**Try it:**
Answer these questions from the abstracts:
1. What sky area does each APERTIF survey data cube cover?
2. On a relatively modern desktop machine, how fast can vaex visualize 1d and 2d histograms for a billion rows?
3. What does vaex use to share data with other processes without copying it?

**Document section:**
####################
Challenges for visualization of HI in galaxies

D.Punzo, J.Mvan der Hulst, J.B.T.M. Roerdink

APERTIF surveys will produce 2048x2048x16384 pixel data cubes covering 3 × 3 degrees over a bandwidth of 300 MHz every day. HI surveys will detect hundreds of well resolved sources, thousands of sources with a limited number of resolution elements and tens of thousands of objects which are at best marginally resolved. The second class of sources contains a wealth of morphological and kinematic information but extracting it quantitatively is difficult due the complexity of the data. Our aim is to develop a fully interactive visualization tool with quantitative and comparative capabilities which will enable flexible and fast interaction with the data. Full 3D visualization, coupled to modeling, provides additional capabilities helping the discovery of subtle structures in the 3D domain.

Interactive visualization and exploration of billion row catalogues: the era of Gaia

Maarten Breddels

The Gaia satellite that was launched in december in 2013 will determine the positions, velocities and astrophysical properties of a billion stars in the Milky Way. This will lead to a high dimensional and very large catalogue. To unravel the mysteries of our own Milky Way, we need a method not only to visualize this catalogue, but also aid in finding interesting subspaces that may be richer in information content. These ideas are implemented in the program 'vaex’ (Visualization And EXploration). Here we described some of its salient features: On a relatively modern desktop machine 1d and 2d histograms can be visualized in less that 1 sec for a billion rows. Updates are made in the background so that the program stays responsive, and feels fluent. Volume rendering to visualize 3d and selection in 3d are in progress. Basic 1d and 2d selections can be made by lasso, rectangular, x/y selections in combination with logical operator (and,or,xor,invert). A selection made in 1 window, is visible in all windows, a feature known as 'linked views'. This also allows selection of a single object which is shown in all views, and in tabular form, for the identification and inspection of e.g. outliers. To cope with the large dimensionality, we implemented ranking of subspaces. Showing the 2 and 3d subspaces sorted by the mutual information for all the data, or the selection made in the user interface, one can focus on the most important subspaces. Since no program can implement all algorithms, and because some algorithms are in different frameworks or languages, we have a method to share the data with other processes without copying the data, that uses SAMP in combination with memory mapping.
####################
**Dataset excerpts:**
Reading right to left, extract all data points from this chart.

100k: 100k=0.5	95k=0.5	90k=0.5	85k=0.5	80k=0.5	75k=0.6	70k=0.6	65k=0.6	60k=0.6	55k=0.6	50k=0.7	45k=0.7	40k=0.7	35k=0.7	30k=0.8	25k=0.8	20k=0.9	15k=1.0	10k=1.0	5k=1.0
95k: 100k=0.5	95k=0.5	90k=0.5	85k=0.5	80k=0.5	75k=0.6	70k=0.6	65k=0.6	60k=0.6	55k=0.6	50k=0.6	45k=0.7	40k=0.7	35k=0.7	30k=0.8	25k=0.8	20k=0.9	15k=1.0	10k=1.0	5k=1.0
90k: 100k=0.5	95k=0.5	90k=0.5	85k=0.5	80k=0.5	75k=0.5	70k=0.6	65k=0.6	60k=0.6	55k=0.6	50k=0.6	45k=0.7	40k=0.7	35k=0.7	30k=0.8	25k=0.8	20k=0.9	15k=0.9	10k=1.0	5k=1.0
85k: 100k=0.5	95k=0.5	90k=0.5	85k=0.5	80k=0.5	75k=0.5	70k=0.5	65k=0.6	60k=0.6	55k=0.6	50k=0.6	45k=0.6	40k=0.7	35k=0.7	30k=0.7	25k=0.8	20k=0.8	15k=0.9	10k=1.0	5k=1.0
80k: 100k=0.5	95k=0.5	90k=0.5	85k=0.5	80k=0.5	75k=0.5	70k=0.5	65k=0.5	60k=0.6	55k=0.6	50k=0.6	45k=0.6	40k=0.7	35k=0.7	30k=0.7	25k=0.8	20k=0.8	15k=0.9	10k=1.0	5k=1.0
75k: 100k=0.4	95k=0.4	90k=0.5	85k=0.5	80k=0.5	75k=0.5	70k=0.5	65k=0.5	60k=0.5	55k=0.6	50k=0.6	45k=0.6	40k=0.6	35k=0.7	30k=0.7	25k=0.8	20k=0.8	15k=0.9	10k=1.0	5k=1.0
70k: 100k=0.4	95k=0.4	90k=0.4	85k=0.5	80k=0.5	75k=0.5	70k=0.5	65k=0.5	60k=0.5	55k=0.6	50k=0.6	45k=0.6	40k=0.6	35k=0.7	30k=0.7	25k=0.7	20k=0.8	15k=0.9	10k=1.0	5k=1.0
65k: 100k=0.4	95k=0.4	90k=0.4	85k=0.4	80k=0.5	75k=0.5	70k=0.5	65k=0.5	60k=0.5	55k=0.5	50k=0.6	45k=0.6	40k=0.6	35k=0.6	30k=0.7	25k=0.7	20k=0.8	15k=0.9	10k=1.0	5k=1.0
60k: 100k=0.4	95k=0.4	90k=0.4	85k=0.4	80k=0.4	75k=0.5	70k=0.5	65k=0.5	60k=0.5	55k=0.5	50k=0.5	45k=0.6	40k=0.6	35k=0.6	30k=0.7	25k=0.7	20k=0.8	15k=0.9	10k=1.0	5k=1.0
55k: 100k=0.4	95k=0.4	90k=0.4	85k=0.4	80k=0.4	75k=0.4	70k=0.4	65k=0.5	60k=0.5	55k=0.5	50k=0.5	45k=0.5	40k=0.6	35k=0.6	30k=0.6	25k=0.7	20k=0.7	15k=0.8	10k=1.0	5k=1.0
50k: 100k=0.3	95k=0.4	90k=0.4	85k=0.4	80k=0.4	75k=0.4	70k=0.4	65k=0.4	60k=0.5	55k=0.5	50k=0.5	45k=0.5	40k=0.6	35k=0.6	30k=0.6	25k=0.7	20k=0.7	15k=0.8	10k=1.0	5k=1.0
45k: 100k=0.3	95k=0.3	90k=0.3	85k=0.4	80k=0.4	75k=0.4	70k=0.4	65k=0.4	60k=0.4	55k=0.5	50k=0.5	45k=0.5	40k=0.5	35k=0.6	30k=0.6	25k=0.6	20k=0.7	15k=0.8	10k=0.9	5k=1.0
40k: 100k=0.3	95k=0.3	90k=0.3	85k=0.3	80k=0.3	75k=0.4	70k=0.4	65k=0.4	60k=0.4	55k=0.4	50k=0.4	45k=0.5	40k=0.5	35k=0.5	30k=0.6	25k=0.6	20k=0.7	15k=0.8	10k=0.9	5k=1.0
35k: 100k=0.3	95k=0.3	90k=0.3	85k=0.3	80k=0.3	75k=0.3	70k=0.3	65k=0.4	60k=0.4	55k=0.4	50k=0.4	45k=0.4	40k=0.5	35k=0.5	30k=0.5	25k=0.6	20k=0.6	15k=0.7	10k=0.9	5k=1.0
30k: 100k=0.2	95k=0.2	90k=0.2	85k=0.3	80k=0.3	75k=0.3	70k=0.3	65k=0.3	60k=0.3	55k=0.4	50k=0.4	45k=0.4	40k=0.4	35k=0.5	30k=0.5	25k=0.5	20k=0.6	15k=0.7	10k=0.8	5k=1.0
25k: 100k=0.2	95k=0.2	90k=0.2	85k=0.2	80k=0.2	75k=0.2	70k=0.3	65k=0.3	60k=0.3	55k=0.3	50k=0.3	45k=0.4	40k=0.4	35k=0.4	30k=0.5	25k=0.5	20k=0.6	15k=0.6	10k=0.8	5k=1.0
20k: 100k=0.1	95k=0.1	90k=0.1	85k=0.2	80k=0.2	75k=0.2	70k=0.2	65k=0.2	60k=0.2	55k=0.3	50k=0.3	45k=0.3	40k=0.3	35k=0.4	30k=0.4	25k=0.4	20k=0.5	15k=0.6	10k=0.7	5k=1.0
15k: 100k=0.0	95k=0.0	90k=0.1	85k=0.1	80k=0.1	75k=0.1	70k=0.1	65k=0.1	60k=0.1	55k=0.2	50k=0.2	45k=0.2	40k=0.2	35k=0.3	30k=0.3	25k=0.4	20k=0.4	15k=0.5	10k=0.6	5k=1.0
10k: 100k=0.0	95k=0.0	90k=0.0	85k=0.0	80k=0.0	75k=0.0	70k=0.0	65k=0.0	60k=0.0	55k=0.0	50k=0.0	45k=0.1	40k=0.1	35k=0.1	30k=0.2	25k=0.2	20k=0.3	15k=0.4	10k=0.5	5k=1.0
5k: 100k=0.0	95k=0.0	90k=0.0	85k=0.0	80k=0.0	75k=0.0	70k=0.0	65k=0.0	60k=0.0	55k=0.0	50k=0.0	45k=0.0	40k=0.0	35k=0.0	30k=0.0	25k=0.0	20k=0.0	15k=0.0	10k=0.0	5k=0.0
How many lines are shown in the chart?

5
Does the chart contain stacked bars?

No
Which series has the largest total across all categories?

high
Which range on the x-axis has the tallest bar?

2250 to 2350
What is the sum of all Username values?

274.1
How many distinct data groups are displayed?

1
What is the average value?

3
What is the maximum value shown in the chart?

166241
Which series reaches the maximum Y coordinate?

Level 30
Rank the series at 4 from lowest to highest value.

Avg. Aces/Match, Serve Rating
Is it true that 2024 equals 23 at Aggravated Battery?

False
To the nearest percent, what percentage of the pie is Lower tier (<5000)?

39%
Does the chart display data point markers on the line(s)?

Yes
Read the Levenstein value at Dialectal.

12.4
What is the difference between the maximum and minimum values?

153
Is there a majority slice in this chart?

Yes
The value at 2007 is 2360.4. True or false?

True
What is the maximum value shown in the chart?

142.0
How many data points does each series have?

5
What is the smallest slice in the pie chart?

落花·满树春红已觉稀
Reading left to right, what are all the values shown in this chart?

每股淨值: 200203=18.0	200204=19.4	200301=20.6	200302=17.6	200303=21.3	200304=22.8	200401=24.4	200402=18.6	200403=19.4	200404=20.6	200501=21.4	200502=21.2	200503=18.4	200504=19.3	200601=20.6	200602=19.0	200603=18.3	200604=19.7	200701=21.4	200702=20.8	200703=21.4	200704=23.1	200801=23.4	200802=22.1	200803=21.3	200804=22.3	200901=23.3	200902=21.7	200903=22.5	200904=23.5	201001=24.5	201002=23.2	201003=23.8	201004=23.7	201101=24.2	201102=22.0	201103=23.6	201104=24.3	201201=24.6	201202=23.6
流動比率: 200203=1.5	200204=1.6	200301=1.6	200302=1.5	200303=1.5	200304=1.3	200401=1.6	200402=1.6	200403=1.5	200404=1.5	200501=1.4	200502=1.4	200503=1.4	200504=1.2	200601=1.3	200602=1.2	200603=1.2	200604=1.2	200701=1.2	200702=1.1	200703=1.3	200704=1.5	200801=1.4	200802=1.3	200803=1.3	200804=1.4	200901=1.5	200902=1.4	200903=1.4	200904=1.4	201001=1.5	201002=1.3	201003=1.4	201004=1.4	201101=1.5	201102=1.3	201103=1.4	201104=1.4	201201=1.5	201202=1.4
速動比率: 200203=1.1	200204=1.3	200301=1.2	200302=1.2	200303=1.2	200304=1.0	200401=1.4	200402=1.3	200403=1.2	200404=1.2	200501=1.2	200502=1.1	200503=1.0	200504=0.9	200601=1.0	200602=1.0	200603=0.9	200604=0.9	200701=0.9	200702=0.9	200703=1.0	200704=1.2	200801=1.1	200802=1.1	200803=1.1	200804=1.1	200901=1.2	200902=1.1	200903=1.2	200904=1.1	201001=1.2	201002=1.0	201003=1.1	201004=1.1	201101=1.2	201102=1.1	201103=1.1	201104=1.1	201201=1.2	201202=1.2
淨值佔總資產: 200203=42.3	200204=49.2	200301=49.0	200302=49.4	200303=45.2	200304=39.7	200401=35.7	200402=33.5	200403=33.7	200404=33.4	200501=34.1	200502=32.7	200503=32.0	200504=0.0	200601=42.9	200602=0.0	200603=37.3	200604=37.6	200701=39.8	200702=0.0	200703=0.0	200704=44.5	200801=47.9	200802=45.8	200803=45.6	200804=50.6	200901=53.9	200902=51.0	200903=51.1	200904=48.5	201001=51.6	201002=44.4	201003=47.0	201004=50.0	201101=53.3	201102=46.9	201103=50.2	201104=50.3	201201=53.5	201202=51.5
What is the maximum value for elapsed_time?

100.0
####################
**Solution for this exercise:**
1. 3 × 3 degrees.
2. In less than 1 second.
3. SAMP combined with memory mapping.